## PROBLEM REQUIREMENTS
Scan the records and identify every line in which the string "each" occurs, then return those lines.

Source data
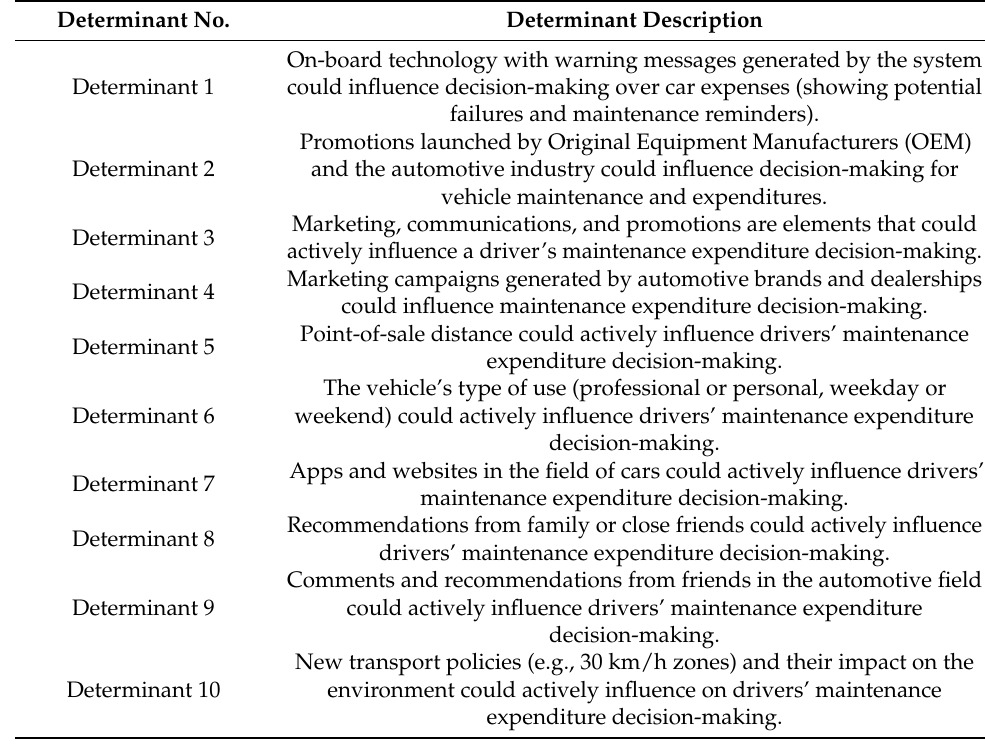
Table 1. Experts’ responses grouped together by the 10 most prominent determinants.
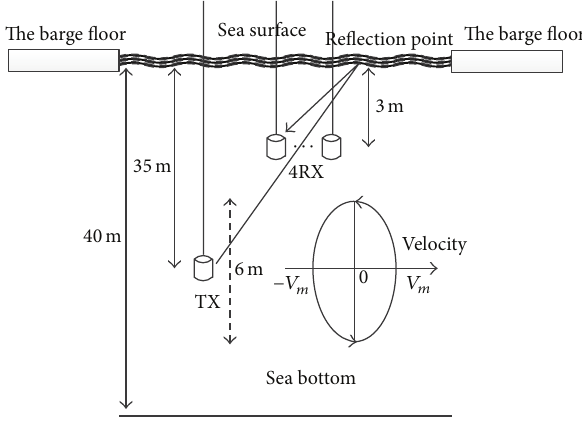
Figure 11: The experiment setting.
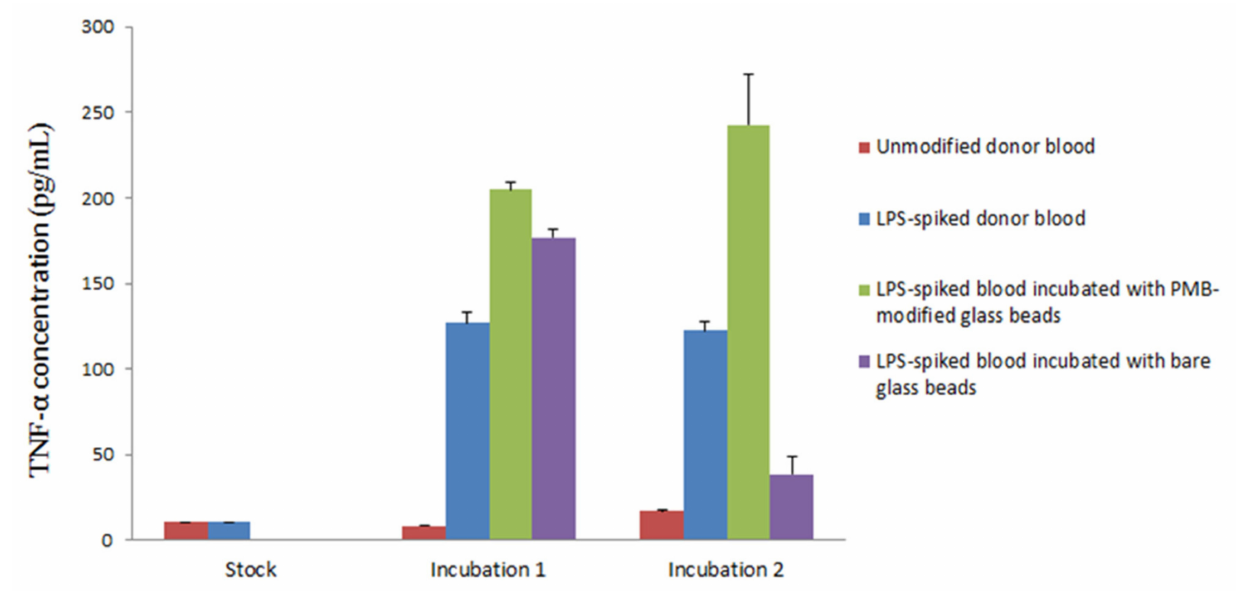
Figure 5. Production of TNF- α cytokine upon two incubations. 1: Incubation of LPS-spiked donor blood with PMB-modified glass beads (green) and bare glass beads (purple). 2: Incubation of plasma samples collected from incubation 1 with naïve blood. Additional unmodified donor blood (red) and LPS-spiked donor blood (blue) were incubated individually as sample controls. (Triplicate analysis. One significant reading for each sample is shown along with standard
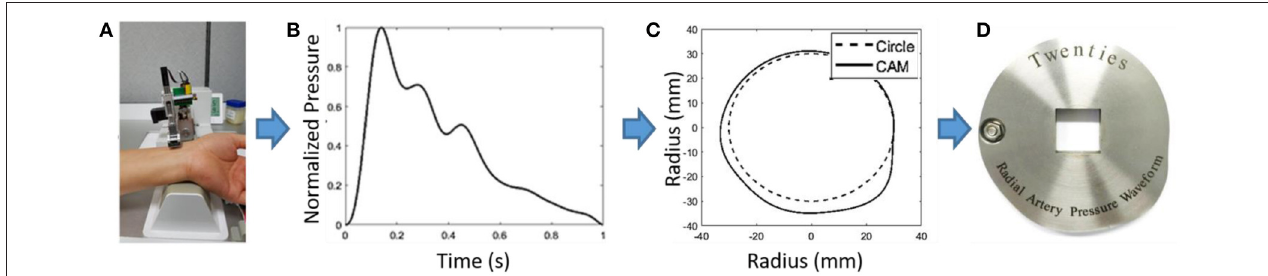
FIGURE 1 | (A) In vivo data collection using robotic tonometry system to get an example pulse waveform, (B) Normalized blood pressure of waveform vs. time, (C) Conversion of waveform into a radial geometry, (D) Manufactured cam disk from radial waveform (Yang et al., 2019).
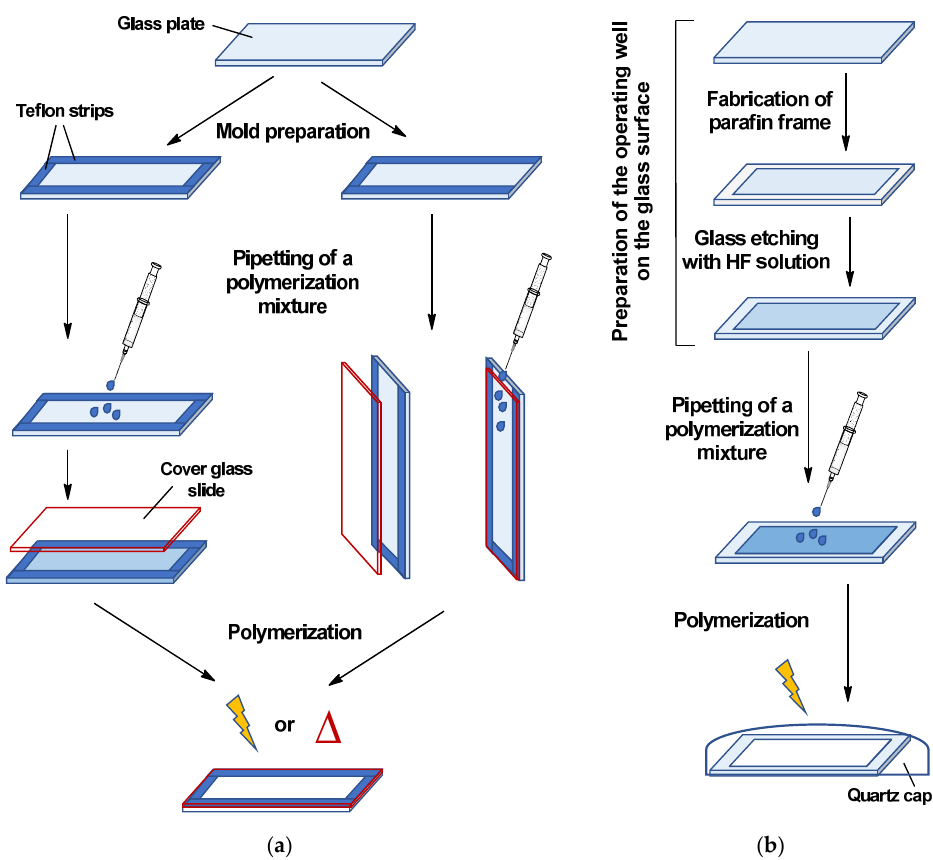
Figure 2. Schemes for the manufacture of polymer monolithic layers on the surface of the supporting glass plates: ( a ) Polymerization in a mold pre-formed from Teflon strips; ( b ) in situ polymerization in an operating well pre-formed by glass surface treatment. The covalent attachment of the polymer to the glass surface is achieved by the glass treatment with polymerizable silane agent (see Section 2.1 and Figure 1).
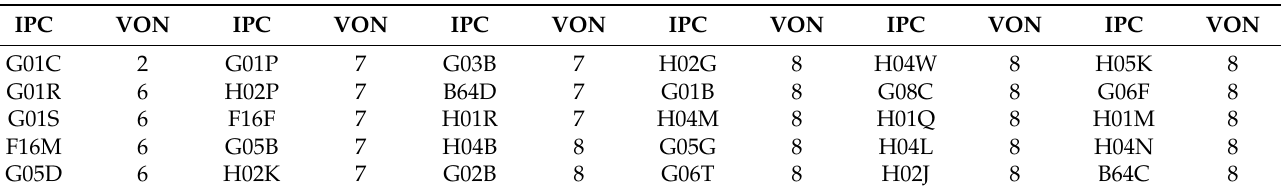
Figure 11. Visualization of the IPC/date matrix based on patents DJI applied for from 2010 to 2020. Table 2. IPCs and their value of technological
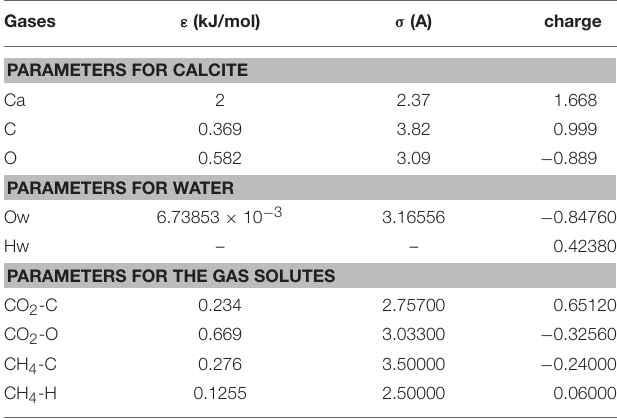
TABLE 1 | Lennard–Jones 6–12 potential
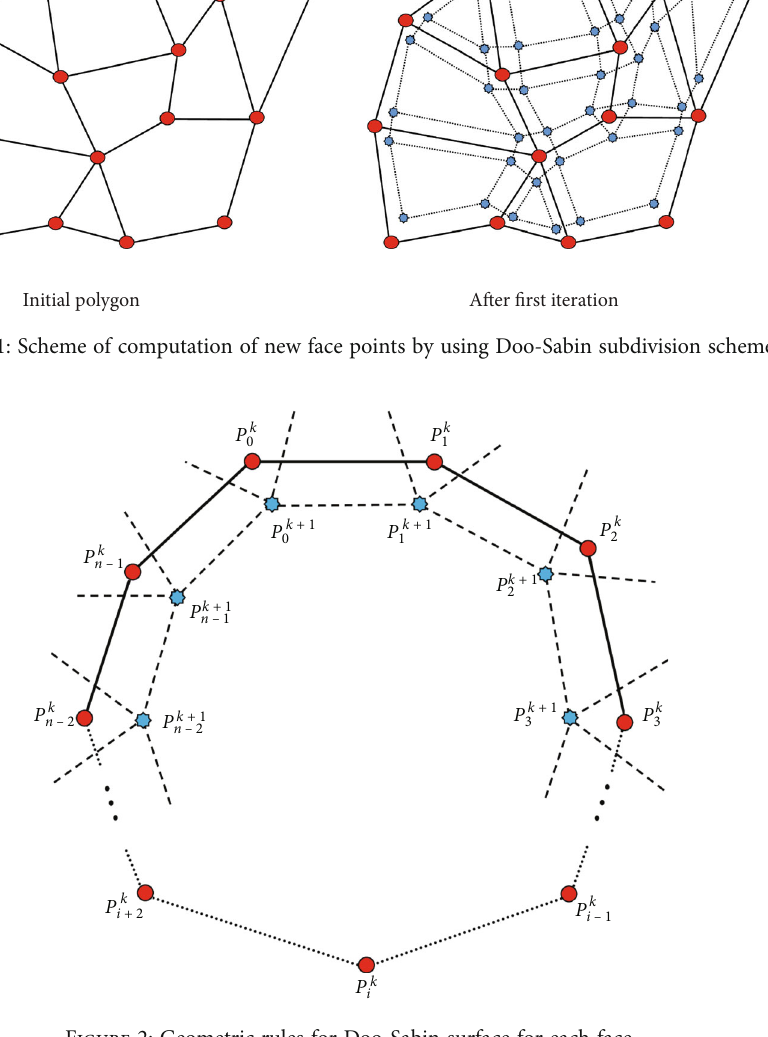
Figure 2: Geometric rules for Doo-Sabin surface for each face.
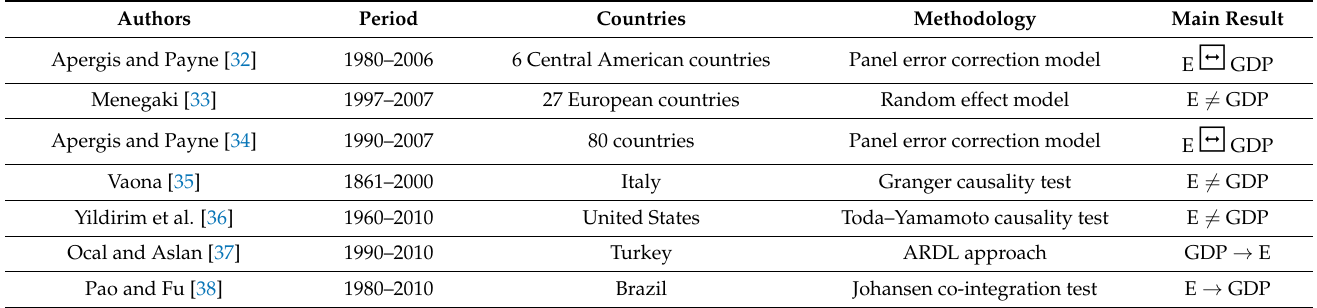
Table 1. Key findings of the relationship between renewable energy and economic growth.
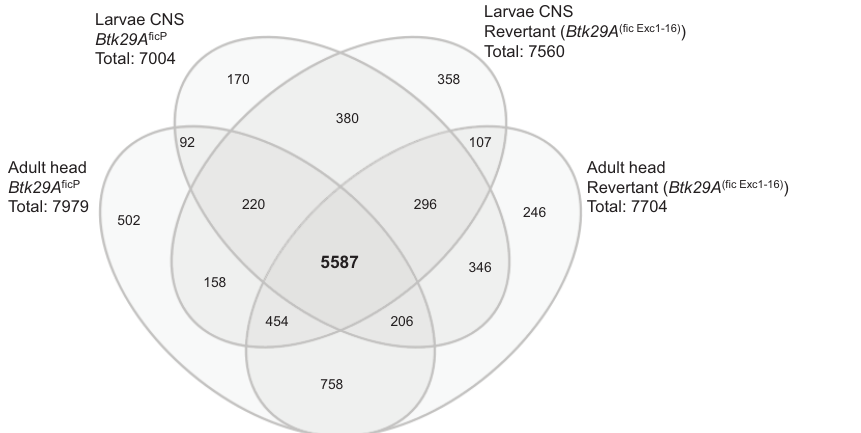
Figure 7. Distribution of expressed transcripts in each sample group and their overlaps: Venn- diagram showing the number of expressed probe-sets of the respective sample group and their overlap. The probe-sets found to be expressed above background (Affymetrix P-calls) in all three replicates per sample group were considered within this figure.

## RESULT OF THIS EXERCISE
Figure 5. Production of TNF- α cytokine upon two incubations. 1: Incubation of LPS-spiked donor blood with PMB-modified glass beads (green) and bare glass beads (purple). 2: Incubation of plasma samples collected from incubation 1 with naïve blood. Additional unmodified donor blood (red) and LPS-spiked donor blood (blue) were incubated individually as sample controls. (Triplicate analysis. One significant reading for each sample is shown along with standard
Figure 2: Geometric rules for Doo-Sabin surface for each face.
Figure 7. Distribution of expressed transcripts in each sample group and their overlaps: Venn- diagram showing the number of expressed probe-sets of the respective sample group and their overlap. The probe-sets found to be expressed above background (Affymetrix P-calls) in all three replicates per sample group were considered within this figure.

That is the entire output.